Task brief: Copy the rows below word for word, from the beginning of the rows through the line that contains "Answer: on your right", with both ends included. Leave out the pictures.

Extracted entries:
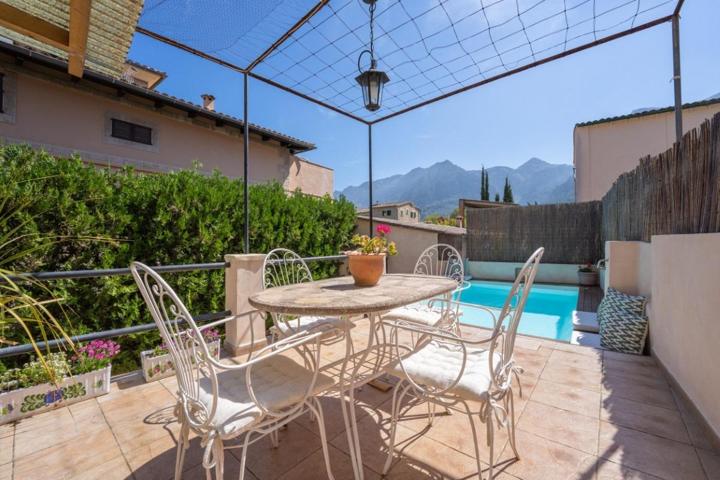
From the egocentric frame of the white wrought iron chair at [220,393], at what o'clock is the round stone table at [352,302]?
The round stone table is roughly at 1 o'clock from the white wrought iron chair.

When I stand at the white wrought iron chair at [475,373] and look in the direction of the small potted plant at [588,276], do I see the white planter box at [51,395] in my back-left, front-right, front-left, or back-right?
back-left

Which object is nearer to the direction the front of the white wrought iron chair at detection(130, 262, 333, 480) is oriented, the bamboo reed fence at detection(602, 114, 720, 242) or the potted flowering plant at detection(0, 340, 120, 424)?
the bamboo reed fence

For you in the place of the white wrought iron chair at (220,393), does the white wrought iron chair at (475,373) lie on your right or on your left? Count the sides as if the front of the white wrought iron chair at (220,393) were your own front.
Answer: on your right

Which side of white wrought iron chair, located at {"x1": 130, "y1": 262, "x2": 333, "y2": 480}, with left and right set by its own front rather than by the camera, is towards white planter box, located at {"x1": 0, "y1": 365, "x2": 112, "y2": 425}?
left

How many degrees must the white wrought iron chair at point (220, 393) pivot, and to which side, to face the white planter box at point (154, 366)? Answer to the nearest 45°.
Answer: approximately 45° to its left

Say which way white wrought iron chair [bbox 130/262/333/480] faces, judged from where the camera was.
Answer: facing away from the viewer and to the right of the viewer
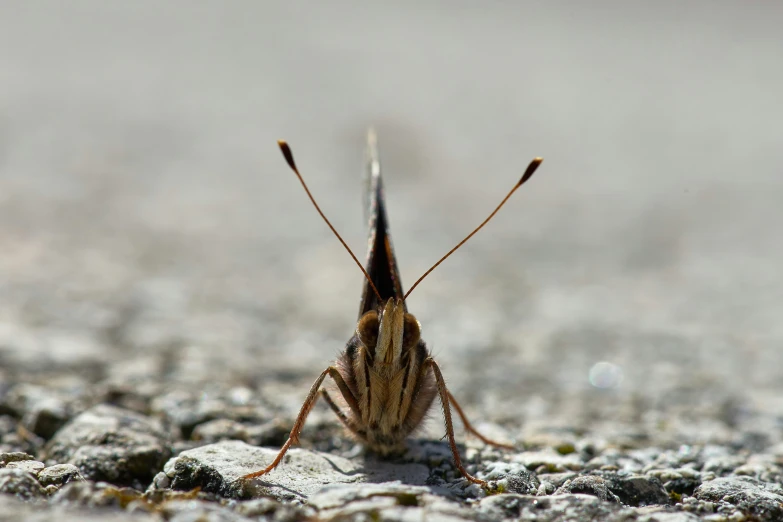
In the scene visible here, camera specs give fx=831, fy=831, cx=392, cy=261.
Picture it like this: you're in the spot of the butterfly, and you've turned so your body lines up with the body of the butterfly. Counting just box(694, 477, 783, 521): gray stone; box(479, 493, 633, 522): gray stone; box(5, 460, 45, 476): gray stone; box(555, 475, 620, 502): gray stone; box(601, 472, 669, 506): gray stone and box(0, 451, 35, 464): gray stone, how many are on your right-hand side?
2

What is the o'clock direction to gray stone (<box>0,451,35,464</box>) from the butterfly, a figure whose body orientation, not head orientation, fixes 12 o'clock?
The gray stone is roughly at 3 o'clock from the butterfly.

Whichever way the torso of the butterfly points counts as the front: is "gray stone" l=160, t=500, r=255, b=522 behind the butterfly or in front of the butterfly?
in front

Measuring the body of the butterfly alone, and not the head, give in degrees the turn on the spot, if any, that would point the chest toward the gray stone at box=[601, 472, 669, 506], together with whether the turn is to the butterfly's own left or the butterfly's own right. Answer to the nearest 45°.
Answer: approximately 90° to the butterfly's own left

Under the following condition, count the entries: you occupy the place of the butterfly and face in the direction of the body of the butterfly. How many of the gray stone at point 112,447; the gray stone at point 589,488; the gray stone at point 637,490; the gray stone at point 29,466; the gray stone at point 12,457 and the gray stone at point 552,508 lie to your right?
3

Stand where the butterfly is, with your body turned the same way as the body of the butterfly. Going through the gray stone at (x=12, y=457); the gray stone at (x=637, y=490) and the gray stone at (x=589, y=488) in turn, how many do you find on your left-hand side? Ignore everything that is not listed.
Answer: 2

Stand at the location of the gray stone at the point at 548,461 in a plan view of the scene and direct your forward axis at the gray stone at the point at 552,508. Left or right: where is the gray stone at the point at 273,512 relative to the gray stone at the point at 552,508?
right

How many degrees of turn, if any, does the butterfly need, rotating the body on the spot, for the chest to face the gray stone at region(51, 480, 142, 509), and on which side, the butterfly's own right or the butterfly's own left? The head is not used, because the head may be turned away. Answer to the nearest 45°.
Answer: approximately 45° to the butterfly's own right

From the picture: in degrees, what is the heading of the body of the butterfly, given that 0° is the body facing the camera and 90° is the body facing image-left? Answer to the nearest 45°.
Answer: approximately 0°

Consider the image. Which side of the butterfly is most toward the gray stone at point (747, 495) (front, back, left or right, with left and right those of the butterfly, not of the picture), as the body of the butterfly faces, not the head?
left

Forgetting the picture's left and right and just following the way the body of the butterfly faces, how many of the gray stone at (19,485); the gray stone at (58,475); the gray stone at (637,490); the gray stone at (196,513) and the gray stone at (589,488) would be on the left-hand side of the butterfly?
2

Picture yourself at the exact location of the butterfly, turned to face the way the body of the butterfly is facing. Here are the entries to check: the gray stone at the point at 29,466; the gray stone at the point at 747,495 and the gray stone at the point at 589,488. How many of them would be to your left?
2

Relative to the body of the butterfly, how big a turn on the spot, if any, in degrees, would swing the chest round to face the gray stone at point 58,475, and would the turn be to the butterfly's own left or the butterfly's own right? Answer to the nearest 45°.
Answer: approximately 90° to the butterfly's own right
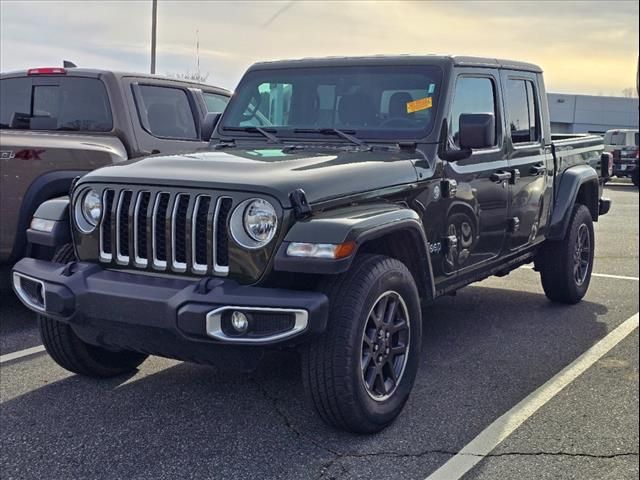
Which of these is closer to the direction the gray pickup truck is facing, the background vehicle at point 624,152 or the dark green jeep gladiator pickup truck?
the background vehicle

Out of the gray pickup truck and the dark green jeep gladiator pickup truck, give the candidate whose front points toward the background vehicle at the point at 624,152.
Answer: the gray pickup truck

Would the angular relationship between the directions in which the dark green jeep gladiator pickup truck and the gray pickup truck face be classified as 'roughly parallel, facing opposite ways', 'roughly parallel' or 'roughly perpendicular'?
roughly parallel, facing opposite ways

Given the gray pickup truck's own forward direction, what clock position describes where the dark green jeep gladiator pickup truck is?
The dark green jeep gladiator pickup truck is roughly at 4 o'clock from the gray pickup truck.

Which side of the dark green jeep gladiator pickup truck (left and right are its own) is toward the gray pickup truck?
right

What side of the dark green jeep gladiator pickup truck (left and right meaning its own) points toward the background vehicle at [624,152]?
back

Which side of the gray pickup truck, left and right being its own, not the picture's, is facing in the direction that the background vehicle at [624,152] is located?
front

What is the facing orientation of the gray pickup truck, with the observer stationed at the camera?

Response to the exercise:
From the egocentric frame of the white wrought iron chair at [220,393], at what o'clock is the round stone table at [352,302]?
The round stone table is roughly at 1 o'clock from the white wrought iron chair.

When I stand at the white wrought iron chair at [475,373] and look in the direction of the small potted plant at [588,276], do I see the white planter box at [51,395] in my back-left, front-right, front-left, or back-right?
back-left

Which object is nearer to the direction the front of the white wrought iron chair at detection(130, 262, 333, 480) is oriented, the bamboo reed fence at detection(602, 114, 720, 242) or the potted flowering plant at detection(0, 340, 120, 424)?
the bamboo reed fence

For you in the place of the white wrought iron chair at (220,393), does the white wrought iron chair at (475,373) lie on your right or on your left? Count the sides as if the front of the white wrought iron chair at (220,393) were your own front.
Answer: on your right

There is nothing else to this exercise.